Work required> The lines from the top of the listing through the one containing "### **6.1 API 테스트 결과**" are to be retyped exactly, with no other lines.

- Opening Delimiter -

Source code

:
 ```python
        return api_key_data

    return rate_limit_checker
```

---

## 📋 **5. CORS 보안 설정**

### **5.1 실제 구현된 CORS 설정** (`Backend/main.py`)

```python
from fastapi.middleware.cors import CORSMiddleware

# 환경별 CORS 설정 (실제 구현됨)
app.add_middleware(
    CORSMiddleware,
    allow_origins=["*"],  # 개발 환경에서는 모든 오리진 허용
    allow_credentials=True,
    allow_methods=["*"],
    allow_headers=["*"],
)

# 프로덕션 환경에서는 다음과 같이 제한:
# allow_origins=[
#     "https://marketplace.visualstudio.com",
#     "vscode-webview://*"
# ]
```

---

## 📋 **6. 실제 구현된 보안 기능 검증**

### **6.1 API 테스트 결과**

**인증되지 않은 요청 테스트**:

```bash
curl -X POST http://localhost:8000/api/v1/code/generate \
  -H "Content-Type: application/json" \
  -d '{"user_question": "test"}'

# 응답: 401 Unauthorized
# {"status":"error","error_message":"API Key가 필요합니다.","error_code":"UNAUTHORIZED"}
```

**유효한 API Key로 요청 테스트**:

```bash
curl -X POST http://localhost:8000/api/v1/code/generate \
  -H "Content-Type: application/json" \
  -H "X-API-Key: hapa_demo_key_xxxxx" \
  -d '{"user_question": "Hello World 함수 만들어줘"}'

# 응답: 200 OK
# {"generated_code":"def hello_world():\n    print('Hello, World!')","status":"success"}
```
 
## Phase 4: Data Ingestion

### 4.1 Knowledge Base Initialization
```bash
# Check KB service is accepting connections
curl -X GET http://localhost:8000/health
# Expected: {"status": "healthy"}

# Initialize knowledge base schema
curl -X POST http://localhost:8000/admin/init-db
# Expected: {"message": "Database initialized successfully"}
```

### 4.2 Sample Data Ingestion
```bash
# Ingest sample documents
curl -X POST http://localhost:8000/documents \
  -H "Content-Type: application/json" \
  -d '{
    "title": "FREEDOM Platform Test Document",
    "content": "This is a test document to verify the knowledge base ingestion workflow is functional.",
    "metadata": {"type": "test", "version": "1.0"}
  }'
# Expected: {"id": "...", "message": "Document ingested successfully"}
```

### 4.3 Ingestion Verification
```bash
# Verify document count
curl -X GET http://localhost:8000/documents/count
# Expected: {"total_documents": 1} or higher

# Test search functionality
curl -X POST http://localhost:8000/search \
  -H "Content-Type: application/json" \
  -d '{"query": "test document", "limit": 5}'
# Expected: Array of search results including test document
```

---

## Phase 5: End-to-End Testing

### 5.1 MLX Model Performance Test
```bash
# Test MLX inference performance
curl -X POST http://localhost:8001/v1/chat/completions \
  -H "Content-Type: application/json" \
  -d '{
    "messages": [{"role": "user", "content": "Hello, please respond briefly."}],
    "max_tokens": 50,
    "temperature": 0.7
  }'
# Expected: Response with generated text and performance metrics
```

- Closing Delimiter -

Output of the exercise>
Source code

:
 ```python
        return api_key_data

    return rate_limit_checker
```

---

## 📋 **5. CORS 보안 설정**

### **5.1 실제 구현된 CORS 설정** (`Backend/main.py`)

```python
from fastapi.middleware.cors import CORSMiddleware

# 환경별 CORS 설정 (실제 구현됨)
app.add_middleware(
    CORSMiddleware,
    allow_origins=["*"],  # 개발 환경에서는 모든 오리진 허용
    allow_credentials=True,
    allow_methods=["*"],
    allow_headers=["*"],
)

# 프로덕션 환경에서는 다음과 같이 제한:
# allow_origins=[
#     "https://marketplace.visualstudio.com",
#     "vscode-webview://*"
# ]
```

---

## 📋 **6. 실제 구현된 보안 기능 검증**

### **6.1 API 테스트 결과**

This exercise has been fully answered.